**Exercise objective**
Show every line in the records below that contains the word "pinky".
Task material Start Marker
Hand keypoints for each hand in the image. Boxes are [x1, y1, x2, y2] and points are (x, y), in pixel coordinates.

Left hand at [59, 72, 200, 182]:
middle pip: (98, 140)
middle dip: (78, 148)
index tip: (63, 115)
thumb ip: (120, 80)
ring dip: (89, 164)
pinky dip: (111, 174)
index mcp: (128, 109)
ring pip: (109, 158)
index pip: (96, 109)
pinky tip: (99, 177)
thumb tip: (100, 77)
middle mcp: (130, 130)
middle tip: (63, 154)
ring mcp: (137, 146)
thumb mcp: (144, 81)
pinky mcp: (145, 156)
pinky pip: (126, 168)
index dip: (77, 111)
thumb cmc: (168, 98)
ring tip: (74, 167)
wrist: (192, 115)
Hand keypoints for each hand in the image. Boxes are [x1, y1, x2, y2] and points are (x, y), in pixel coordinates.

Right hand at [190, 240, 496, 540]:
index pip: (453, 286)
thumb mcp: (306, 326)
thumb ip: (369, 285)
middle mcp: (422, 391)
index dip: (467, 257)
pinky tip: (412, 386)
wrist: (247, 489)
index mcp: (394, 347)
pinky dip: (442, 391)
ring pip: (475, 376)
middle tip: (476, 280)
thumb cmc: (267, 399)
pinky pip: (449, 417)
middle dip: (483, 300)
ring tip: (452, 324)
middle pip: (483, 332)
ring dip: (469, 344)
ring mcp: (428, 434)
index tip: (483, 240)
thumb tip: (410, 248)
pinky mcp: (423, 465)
Task material End Marker
**Expected answer**
pinky dip: (111, 174)
pinky tip: (99, 177)
pinky mcp: (145, 156)
pinky pip: (126, 168)
pinky tip: (412, 386)
pinky dip: (442, 391)
pinky pip: (449, 417)
pinky mcp: (423, 465)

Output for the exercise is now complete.